> _Instructions for the task_: The output is a word-for-word repeat of the listing below, free of images.

+===+

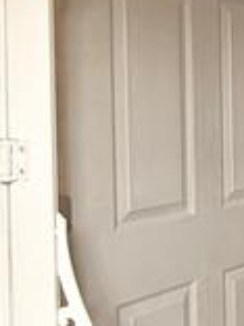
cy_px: 109
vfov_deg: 28.0
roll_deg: +0.2
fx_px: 648
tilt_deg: -1.1
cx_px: 392
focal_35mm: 69
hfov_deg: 18.3
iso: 320
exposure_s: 1/120
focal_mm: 2.22
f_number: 2.2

+===+

> _Solution_:
cy_px: 109
vfov_deg: 28.0
roll_deg: +0.2
fx_px: 648
tilt_deg: -1.1
cx_px: 392
focal_35mm: 69
hfov_deg: 18.3
iso: 320
exposure_s: 1/120
focal_mm: 2.22
f_number: 2.2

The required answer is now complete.